__STATED PROBLEM 1__
Locate each line in the listing below that contains the string "defaultTimeSignature", and copy those lines.
— start of PAGE —
Would be good to hear from id Software to know how their games are so scalable and amazing.
TAP is the perfect example why vendors should let their engineers talk to the buyers. The way he makes you understand horribly complex topics is awesome. And it makes you appreciate their products more than any marketing BS.
It really does seem like the companies are allowing engineers in front of our cameras more and more! It's been great for deep dives on technicals we're not familiar with!
@@GamersNexusThe only people capable of making complicated topics seem simple, or easy to understand, are professionals. I love these kinds of videos, keep it up👍
I think part of it is its easier to teach an engineer on how to publicly speak than it is to teach a public speaker engineering.
@@DJFIRESTONE92This be the truth.
This is the right marketing for the technically inclined part of the crowd. Good job Intel for figuring this out
Switching to 144p for increased immersion.
It'll really help relate the topic back!
— end of PAGE —
— start of GIVEN INFORMATION —
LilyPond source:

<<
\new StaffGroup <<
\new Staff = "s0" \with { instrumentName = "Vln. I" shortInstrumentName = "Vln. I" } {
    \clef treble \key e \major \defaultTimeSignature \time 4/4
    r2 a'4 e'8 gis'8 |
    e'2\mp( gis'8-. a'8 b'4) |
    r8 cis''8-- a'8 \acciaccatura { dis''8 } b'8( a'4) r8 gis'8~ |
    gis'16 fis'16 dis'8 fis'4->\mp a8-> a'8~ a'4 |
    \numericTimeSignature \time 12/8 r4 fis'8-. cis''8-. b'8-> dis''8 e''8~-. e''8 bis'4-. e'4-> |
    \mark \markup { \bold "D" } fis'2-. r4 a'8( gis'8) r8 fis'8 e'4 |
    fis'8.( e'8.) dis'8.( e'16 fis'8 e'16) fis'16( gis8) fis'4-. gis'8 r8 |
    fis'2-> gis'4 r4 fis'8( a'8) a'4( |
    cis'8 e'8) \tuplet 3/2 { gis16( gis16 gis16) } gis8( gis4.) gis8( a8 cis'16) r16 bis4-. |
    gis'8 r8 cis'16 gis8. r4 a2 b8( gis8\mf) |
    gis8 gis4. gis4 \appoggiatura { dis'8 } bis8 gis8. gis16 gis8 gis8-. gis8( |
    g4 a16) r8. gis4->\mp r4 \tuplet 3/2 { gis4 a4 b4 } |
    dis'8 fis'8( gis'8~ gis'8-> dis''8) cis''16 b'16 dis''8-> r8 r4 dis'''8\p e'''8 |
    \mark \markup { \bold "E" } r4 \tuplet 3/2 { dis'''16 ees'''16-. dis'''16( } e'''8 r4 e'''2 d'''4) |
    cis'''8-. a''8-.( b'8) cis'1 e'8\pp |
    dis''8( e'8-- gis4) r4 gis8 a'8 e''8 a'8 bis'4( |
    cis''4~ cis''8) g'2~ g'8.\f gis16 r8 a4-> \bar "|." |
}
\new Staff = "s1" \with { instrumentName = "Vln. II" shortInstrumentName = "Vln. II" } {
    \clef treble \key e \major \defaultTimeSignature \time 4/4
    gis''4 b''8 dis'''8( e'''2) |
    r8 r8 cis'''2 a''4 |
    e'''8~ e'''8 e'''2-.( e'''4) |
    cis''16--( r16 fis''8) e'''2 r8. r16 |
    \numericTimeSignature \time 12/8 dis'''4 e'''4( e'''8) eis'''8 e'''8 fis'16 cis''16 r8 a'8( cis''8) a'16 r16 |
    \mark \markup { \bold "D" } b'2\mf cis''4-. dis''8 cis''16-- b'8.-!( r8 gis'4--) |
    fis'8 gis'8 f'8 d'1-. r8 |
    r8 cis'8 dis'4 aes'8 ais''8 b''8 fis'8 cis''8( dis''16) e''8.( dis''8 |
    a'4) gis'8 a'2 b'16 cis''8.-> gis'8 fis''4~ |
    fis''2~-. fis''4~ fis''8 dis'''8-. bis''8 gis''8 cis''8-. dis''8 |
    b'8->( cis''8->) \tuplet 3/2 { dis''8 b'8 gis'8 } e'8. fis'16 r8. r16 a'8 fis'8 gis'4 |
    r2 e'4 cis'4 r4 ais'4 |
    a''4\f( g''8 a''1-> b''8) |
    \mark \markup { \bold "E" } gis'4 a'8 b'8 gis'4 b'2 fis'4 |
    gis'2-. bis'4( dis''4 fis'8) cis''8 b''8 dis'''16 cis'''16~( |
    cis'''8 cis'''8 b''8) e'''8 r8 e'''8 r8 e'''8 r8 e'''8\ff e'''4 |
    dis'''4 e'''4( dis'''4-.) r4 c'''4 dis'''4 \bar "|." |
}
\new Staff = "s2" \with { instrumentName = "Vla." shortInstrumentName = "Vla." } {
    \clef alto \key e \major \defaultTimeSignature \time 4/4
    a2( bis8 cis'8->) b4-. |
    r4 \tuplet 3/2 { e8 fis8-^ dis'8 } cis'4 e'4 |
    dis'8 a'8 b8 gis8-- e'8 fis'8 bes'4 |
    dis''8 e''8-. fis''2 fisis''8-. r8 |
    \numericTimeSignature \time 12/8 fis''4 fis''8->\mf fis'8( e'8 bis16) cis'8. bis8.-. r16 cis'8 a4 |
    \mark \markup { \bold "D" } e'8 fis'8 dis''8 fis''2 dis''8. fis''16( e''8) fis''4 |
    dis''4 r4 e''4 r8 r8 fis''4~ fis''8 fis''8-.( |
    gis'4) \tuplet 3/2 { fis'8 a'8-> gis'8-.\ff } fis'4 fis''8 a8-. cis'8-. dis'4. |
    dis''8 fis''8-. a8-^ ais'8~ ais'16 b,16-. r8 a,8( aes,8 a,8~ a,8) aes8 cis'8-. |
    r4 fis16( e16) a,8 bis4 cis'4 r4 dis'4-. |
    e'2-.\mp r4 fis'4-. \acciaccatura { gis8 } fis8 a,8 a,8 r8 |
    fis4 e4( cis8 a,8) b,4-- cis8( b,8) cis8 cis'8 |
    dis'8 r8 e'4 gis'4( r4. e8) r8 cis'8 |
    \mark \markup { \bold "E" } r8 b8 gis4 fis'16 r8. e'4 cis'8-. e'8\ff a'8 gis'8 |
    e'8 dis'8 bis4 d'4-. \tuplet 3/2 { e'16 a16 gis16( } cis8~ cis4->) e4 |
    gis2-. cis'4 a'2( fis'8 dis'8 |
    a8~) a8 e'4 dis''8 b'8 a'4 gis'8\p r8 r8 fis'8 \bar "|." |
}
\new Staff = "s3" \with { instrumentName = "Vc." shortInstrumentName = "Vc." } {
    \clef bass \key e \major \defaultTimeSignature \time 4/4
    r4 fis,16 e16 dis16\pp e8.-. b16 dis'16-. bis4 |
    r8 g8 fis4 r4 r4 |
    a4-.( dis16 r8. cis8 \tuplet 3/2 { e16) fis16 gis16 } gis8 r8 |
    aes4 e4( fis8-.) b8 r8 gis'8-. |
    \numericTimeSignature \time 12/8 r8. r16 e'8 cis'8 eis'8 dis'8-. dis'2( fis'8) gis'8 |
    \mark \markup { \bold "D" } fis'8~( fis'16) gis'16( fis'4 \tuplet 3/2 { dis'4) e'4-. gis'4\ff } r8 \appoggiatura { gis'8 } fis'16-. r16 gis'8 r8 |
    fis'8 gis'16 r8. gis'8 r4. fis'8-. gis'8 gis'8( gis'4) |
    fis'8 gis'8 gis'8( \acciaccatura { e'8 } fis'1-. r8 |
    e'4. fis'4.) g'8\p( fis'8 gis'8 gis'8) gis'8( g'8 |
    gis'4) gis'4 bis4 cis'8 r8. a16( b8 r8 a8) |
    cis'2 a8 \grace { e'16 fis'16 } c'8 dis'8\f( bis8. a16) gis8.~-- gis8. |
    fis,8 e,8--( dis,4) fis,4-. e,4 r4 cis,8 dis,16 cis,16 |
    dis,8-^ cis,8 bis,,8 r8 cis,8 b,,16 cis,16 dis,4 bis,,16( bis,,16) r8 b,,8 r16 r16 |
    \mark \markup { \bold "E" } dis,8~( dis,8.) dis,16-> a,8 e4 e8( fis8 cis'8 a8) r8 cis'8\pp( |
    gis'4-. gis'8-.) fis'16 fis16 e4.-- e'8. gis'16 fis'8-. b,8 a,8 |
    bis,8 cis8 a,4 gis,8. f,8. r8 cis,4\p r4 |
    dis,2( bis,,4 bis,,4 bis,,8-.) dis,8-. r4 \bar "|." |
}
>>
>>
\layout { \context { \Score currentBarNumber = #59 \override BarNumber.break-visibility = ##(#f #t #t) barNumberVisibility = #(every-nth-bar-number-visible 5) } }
— end of GIVEN INFORMATION —
__STATED PROBLEM 2__
Return the passage of the comment thread above, starting at "This is the" and ending at "the topic back!", copied word for word.

__CORRECT OUTPUT 1__
    \clef treble \key e \major \defaultTimeSignature \time 4/4
    \clef treble \key e \major \defaultTimeSignature \time 4/4
    \clef alto \key e \major \defaultTimeSignature \time 4/4
    \clef bass \key e \major \defaultTimeSignature \time 4/4

__CORRECT OUTPUT 2__
This is the right marketing for the technically inclined part of the crowd. Good job Intel for figuring this out
Switching to 144p for increased immersion.
It'll really help relate the topic back!